Pero lo que más le atrajo al indio de aquella bebida que había traído el hombre blanco no era que quemara; no era que fuera más potente que la suya; no era aceptar una "supuesta" superioridad cultural del visitante extranjero. Lo que más le atrajo al indio es que podía alcanzar el estado "alterado de conciencia" mucho más rápidamente que con su bebida fermentada. Era que podía alcanzar antes, y con mayor intensidad, el mundo de los espíritus; el mundo de sus antepasados. Pero, además, para el indio de la tribu, para el sencillo componente del pueblo, que aún hacía labores de cazador y recolector, tenía otra ventaja. Esta ventaja era quizá más importante que la anterior. Esta ventaja era la facilidad de acceso al "agua de fuego".


Mientras la obtención de bebidas fermentadas requería un arduo y costoso proceso -selección de hierbas, recogida, secado, mezclado y espera- el "agua de fuego" era tan fácil de conseguir como que bastaba simplemente acordar con el hombre blanco un precio; que solía consistir en pieles de bisonte, de castor o de algún otro animal que caía en las redes del cazador recolector; para que este extranjero le trajera una remesa más o menos amplia de ese "agua de fuego" que les permitiría acceder a un mundo que hasta ahora les había sido vedado y que, hasta ahora, sólo pertenecía a los chamanes.

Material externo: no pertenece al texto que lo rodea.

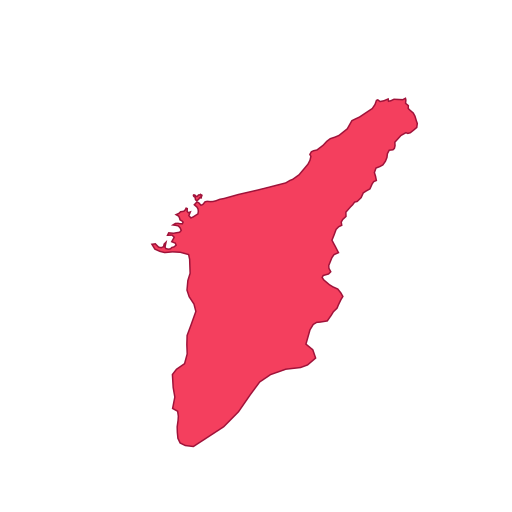 outline of Kota Belud, Sabah, Malaysia, rotated 22°
{"feature_id": "92858781B56547277278247", "entity_name": "Kota Belud", "entity_type": "district", "adm_level": 2, "iso_a3": "MYS", "parent_name": "Malaysia", "parent_adm1": "Sabah", "projection": "robinson", "projection_center": [116.462, 6.343], "detail": "fine", "context": "isolated", "style": "filled", "palette": "rose", "viewbox_px": 512, "rotation_deg": 22, "n_neighbors": 0, "source": "geoboundaries", "source_scale": "gbopen_adm2", "svg_char_len": 3341}
<svg xmlns="http://www.w3.org/2000/svg" viewBox="0 0 512 512"><g transform="rotate(22 256 256)"><path d="M269.3,456.1L290.0,426.4L298.1,407.0L302.7,386.5L306.6,371.4L313.9,360.5L326.0,349.8L339.1,342.7L344.6,337.7L349.5,328.3L343.8,321.7L335.3,319.0L333.7,304.1L334.7,298.0L337.1,294.8L340.3,293.2L346.4,289.5L348.0,282.5L348.6,278.8L350.7,274.0L350.7,270.6L351.1,264.5L351.7,261.0L348.6,258.5L344.2,256.0L338.7,255.8L334.7,255.1L327.8,252.8L325.4,251.2L325.6,248.9L330.0,245.5L331.2,242.6L328.2,240.1L327.0,237.5L327.0,229.1L327.8,225.5L331.2,222.0L326.0,217.5L323.2,215.2L320.5,212.9L320.5,207.4L320.3,201.3L321.7,197.9L324.0,195.4L322.3,192.6L322.7,189.7L324.6,185.6L322.9,181.7L325.2,175.1L326.4,172.3L327.2,169.1L329.4,167.5L331.6,162.5L331.8,157.3L333.9,154.3L336.5,151.1L336.7,145.4L337.3,142.9L339.3,140.9L336.9,137.2L334.5,134.3L334.3,129.5L337.3,126.7L339.5,124.0L340.5,119.7L340.5,115.6L339.5,111.9L339.9,108.0L343.2,106.2L344.0,104.4L343.6,101.7L342.1,98.5L345.2,90.0L348.8,85.5L350.8,85.5L352.9,83.9L355.1,80.0L356.9,76.6L355.9,72.7L354.3,70.9L351.0,66.8L348.2,64.5L344.0,63.1L341.9,62.2L340.9,59.5L339.3,59.0L337.5,58.4L336.5,55.2L335.5,53.8L333.5,56.1L325.2,59.0L322.9,61.5L320.9,62.9L319.7,60.9L316.5,64.1L313.2,66.3L310.4,65.6L309.4,66.6L309.6,70.9L308.6,75.7L305.5,80.2L302.7,84.3L299.9,88.4L296.9,91.6L294.2,94.6L293.0,103.9L287.8,113.1L284.7,116.2L280.9,119.4L278.7,123.1L276.8,128.1L272.8,134.9L270.0,136.8L268.3,138.6L267.9,141.6L269.6,143.1L270.2,147.0L269.8,151.4L265.5,164.6L261.3,171.2L259.2,173.2L256.2,177.1L233.2,194.0L216.6,205.6L204.8,214.7L201.2,217.0L198.2,219.8L195.7,221.6L193.3,222.7L190.3,223.6L188.5,224.8L187.5,228.0L186.0,229.6L183.2,228.2L181.0,228.0L179.6,231.6L183.0,232.8L184.6,234.1L185.8,236.2L186.4,238.7L183.2,243.2L181.4,245.1L178.6,243.7L178.6,239.8L177.1,241.2L175.5,240.5L174.5,237.8L173.3,237.8L173.1,239.8L172.3,241.6L169.5,243.2L168.6,245.3L166.4,247.6L169.3,248.0L170.7,249.2L172.1,251.0L174.1,251.2L175.7,251.9L175.7,253.7L173.3,254.6L171.5,254.9L169.1,256.0L167.4,258.3L170.3,257.6L172.7,257.2L175.1,258.3L177.1,260.3L176.3,262.6L173.1,264.5L171.1,265.8L166.4,267.2L166.2,269.9L170.3,268.1L173.1,269.2L172.9,271.3L172.5,274.3L176.3,274.3L177.9,275.9L176.5,278.4L174.7,279.7L174.1,281.3L172.3,282.5L169.7,282.9L168.4,282.0L167.8,279.3L167.4,277.0L166.4,279.3L166.8,282.0L165.0,283.8L162.4,284.3L158.0,282.4L157.3,282.9L155.1,284.1L159.7,287.5L165.2,287.7L170.1,287.0L177.1,283.4L184.4,280.9L193.0,279.9L195.7,283.9L201.4,296.7L202.0,304.2L204.8,313.5L209.3,318.8L216.5,323.8L221.0,329.9L221.6,344.5L221.9,355.5L225.1,364.1L228.9,372.6L230.1,382.6L224.7,390.8L222.9,397.2L228.5,409.0L233.6,417.2L235.8,428.6L241.5,429.3L244.0,433.6L245.3,437.5L246.9,443.9L249.1,448.9L251.9,454.3L255.7,457.8L261.4,458.2L269.3,456.1ZM181.8,219.8L181.4,219.7L181.3,220.3L180.9,220.4L180.1,220.8L179.8,221.0L179.5,222.0L179.3,222.5L179.0,222.9L178.5,223.1L178.1,223.1L177.5,222.8L176.8,222.5L175.9,222.5L175.3,222.7L175.2,223.0L175.4,223.5L175.7,223.8L176.2,224.1L177.1,224.3L177.8,224.6L178.0,225.0L178.2,225.6L178.7,226.3L179.3,226.7L180.0,226.8L180.6,226.5L181.1,225.8L181.4,225.2L181.7,224.6L181.8,223.7L182.0,223.1L182.7,223.0L183.5,222.6L183.2,221.9L182.8,221.6L183.2,221.0L183.2,220.3L183.1,219.9L182.6,219.8L182.2,220.0L181.8,219.8Z" fill="#f43f5e" stroke="#9f1239" stroke-width="1.5"/></g></svg>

El pueblo indio de Norteamérica se aficionó al "agua de fuego" no porque fueran estúpidos, que no lo eran. Se aficionó no porque comenzaran a beber sin sentido de la medida. Se aficionó no sólo por razones fisiológicas, aunque el alcohol les producía la misma dependencia física que a los europeos. El pueblo indio se aficionó al "agua de fuego" porque les permitía acceder al mundo de los ancestros. Porque les permitía alcanzar un lugar que hasta entonces había estado vedado sólo a unos pocos escogidos entre su pueblo. Se aficionó, en suma, por una razón cultural.

Y, por supuesto, porque el hombre blanco usó la cultura de un pueblo para su propio beneficio, que pasaba por la destrucción de ese mismo pueblo.


Un débil rayo de esperanza aparece en el horizonte para la Nación India en este siglo XXI. Parece ser que en las reservas donde se encuentran los últimos descendientes de esa raza de hombres valientes y orgullosos, estos descendientes están devolviendo también, de modo muy sutil, como venganza poética, la jugada. Ante la codicia del hombre blanco, el pueblo indio ha puesto en marcha un negocio de casinos, y gracias a esa misma codicia, está usándola para conseguir los fondos necesarios para el resurgir de su cultura.

Quizá, algún día, la figura del hombre de las praderas, fuerte, orgulloso y altivo pueda volver a recortarse en el horizonte. Pero para eso, aún queda bastante tiempo.